DATA SECTION
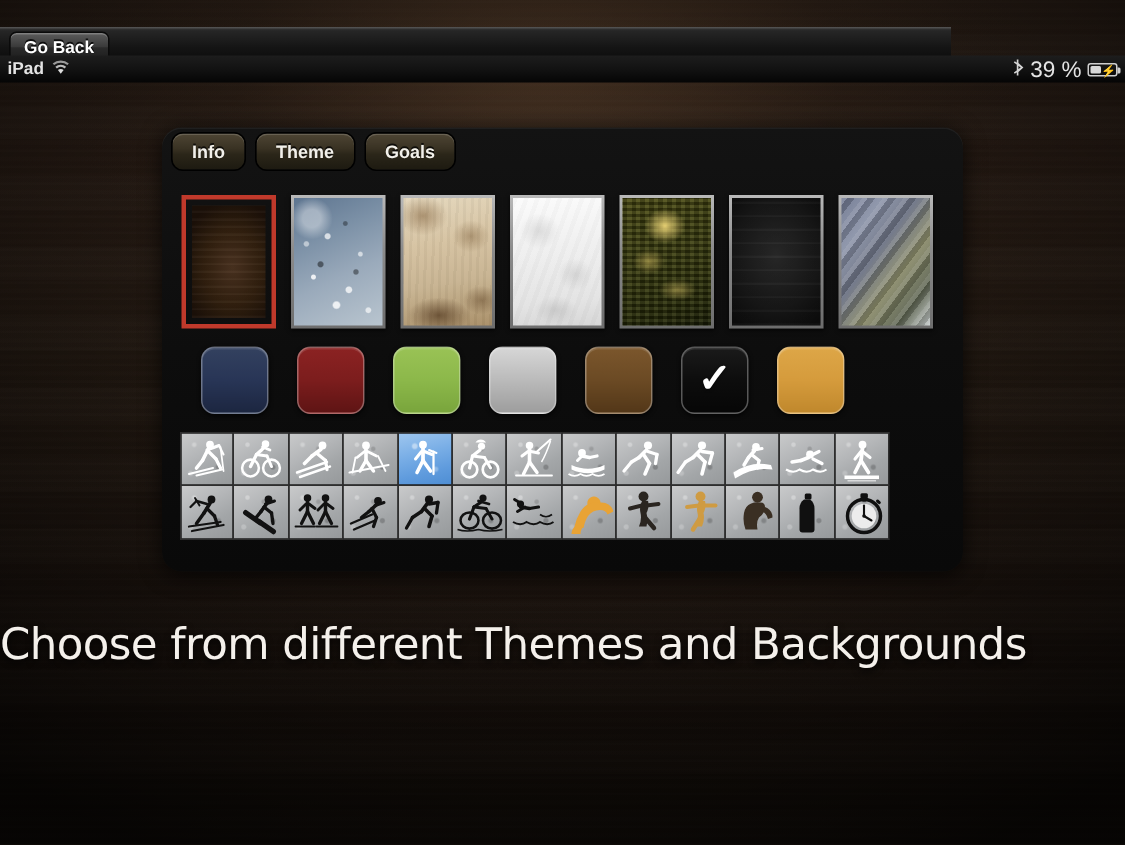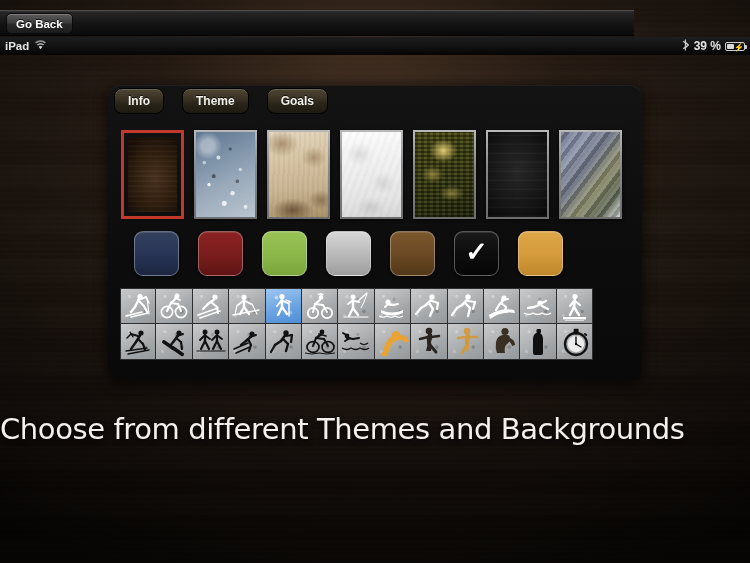--- a/index.html
+++ b/index.html
@@ -63,7 +63,7 @@
 
   
   #nav-bar {
-    position: absolute; top: 10px; left: 0;
+    position: absolute; top: 18px; left: 0;
     width: 634px; height: 26px;
     background: linear-gradient(180deg, #3b3b3b 0%, #262626 10%, #141414 55%, #0a0a0a 100%);
     border-bottom: 1px solid #000;

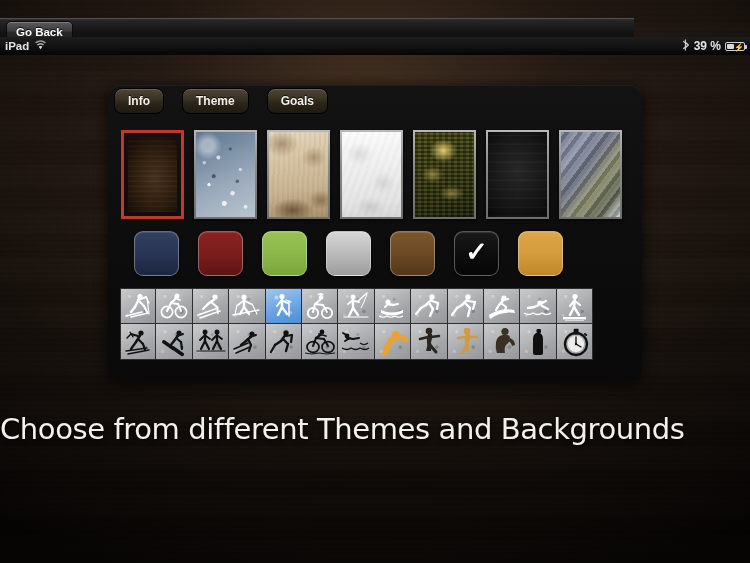--- a/index.html
+++ b/index.html
@@ -48,7 +48,7 @@
   .sb-center { position: absolute; left: 0; right: 0; text-align: center; font-weight: bold; font-size: 11.5px; letter-spacing: .1px; }
   .sb-right { position: absolute; right: 5px; display: flex; align-items: center; gap: 4px; }
   .sb-label { font-weight: bold; font-size: 11.5px; }
-  .sb-pct { font-size: 12px; font-weight: bold; }
+  .sb-pct { font-size: 15px; font-weight: normal; }
   .batt {
     width: 20px; height: 9px;
     border: 1px solid #cfcfcf; border-radius: 2px;

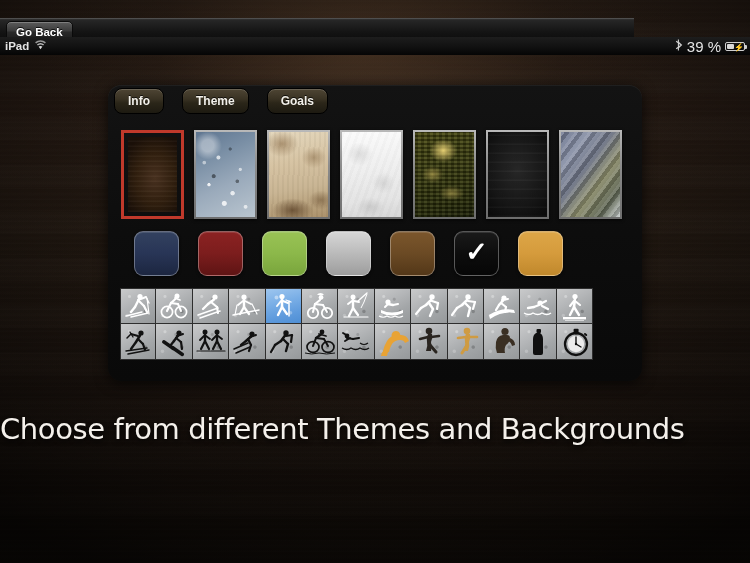--- a/index.html
+++ b/index.html
@@ -106,7 +106,7 @@
   
   #tab-bar {
     position: absolute; left: 6px; top: 3px;
-    display: flex; gap: 18px;
+    display: flex; gap: 6px;
   }
   .tab {
     height: 26px; min-width: 50px;

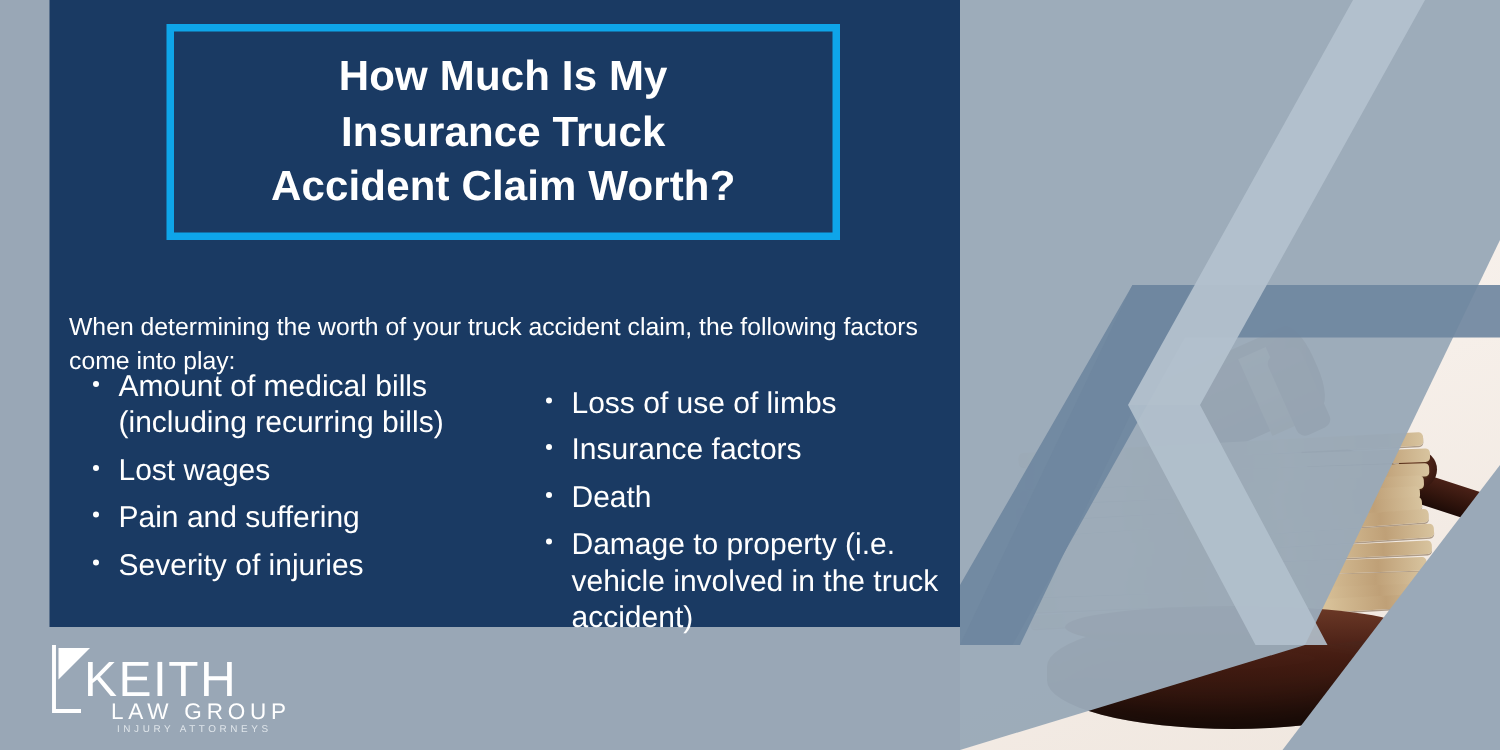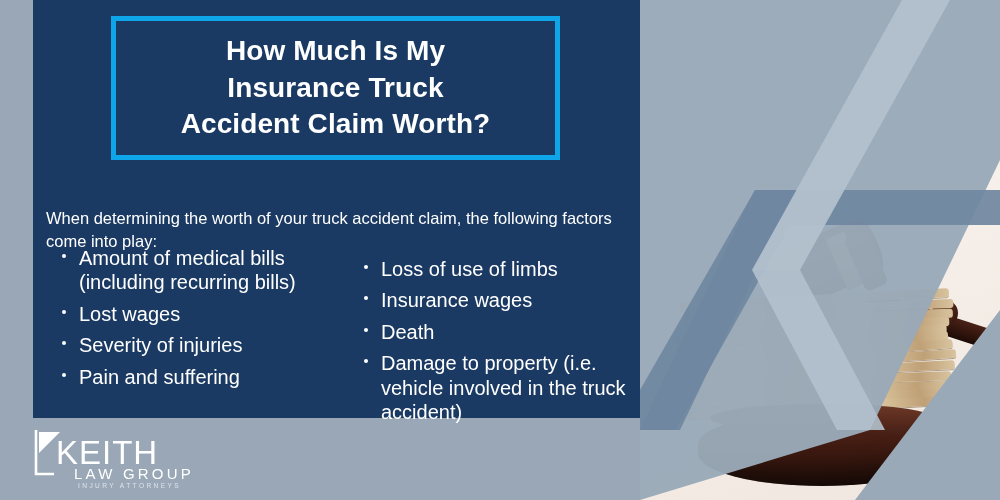--- a/index.html
+++ b/index.html
@@ -328,7 +328,7 @@
       <div class="col col-right">
         <ul class="bullets" id="right-list">
             <li>Loss of use of limbs</li>
-            <li>Insurance wages</li>
+            <li>Insurance factors</li>
             <li>Death</li>
             <li>Damage to property (i.e. vehicle involved in the truck accident)</li>
           </ul>

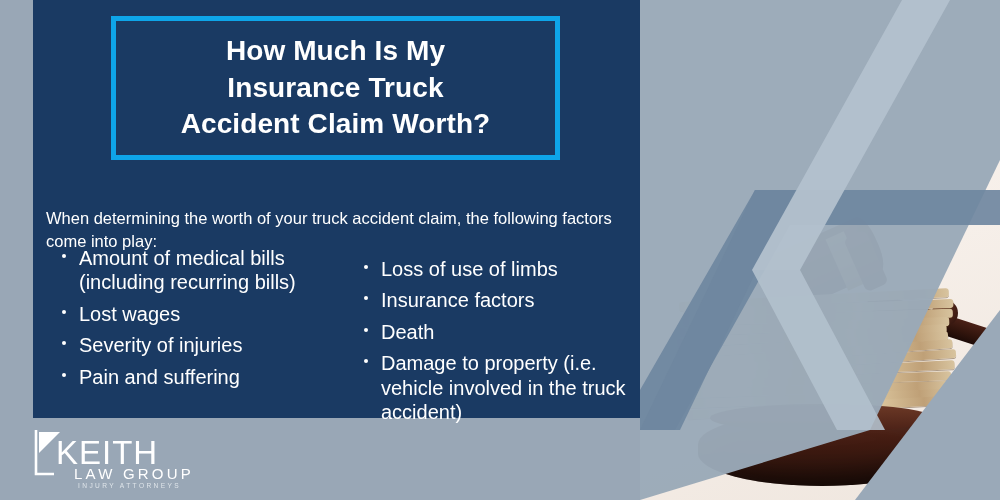--- a/index.html
+++ b/index.html
@@ -321,8 +321,8 @@
         <ul class="bullets" id="left-list">
             <li>Amount of medical bills (including recurring bills)</li>
             <li>Lost wages</li>
+            <li>Pain and suffering</li>
             <li>Severity of injuries</li>
-            <li>Pain and suffering</li>
           </ul>
       </div>
       <div class="col col-right">

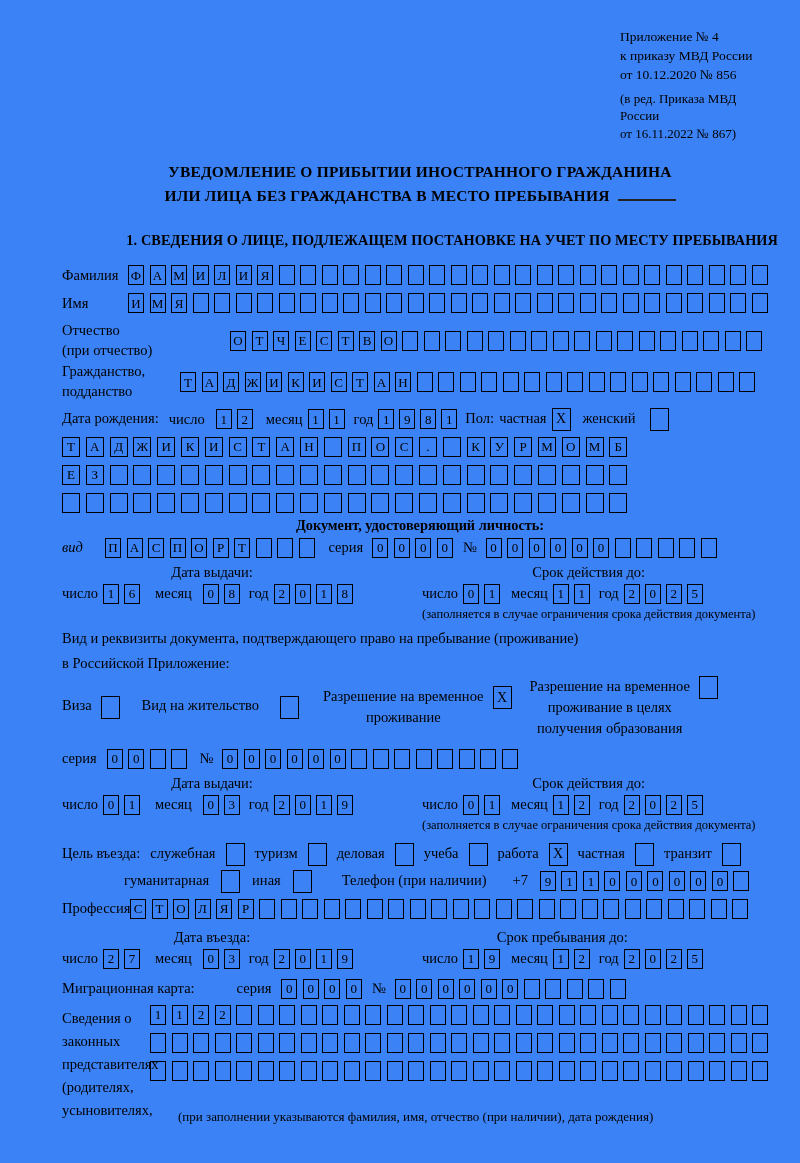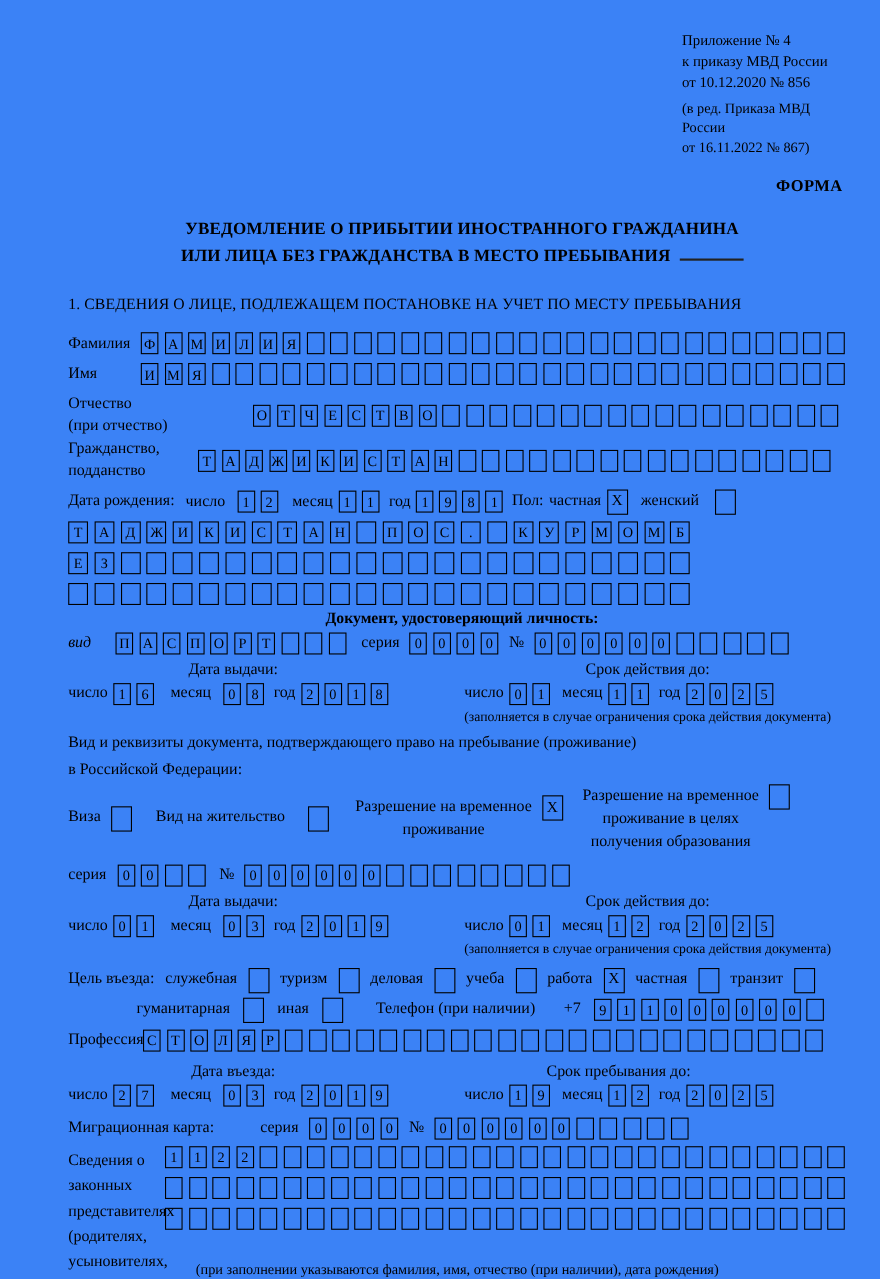--- a/index.html
+++ b/index.html
@@ -54,7 +54,6 @@
     <div>от 16.11.2022 № 867)</div>
   </div>
 
-  <div class="forma">ФОРМА</div>
 
   <div class="title">
     <div>УВЕДОМЛЕНИЕ О ПРИБЫТИИ ИНОСТРАННОГО ГРАЖДАНИНА</div>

WHAT IS REQUIRED
Go through the data, and copy each line in which the word "list" appears.

SOLUTION TO THIS PROBLEM
         <ul class="bullets" id="right-list">
         <ul class="bullets" id="left-list">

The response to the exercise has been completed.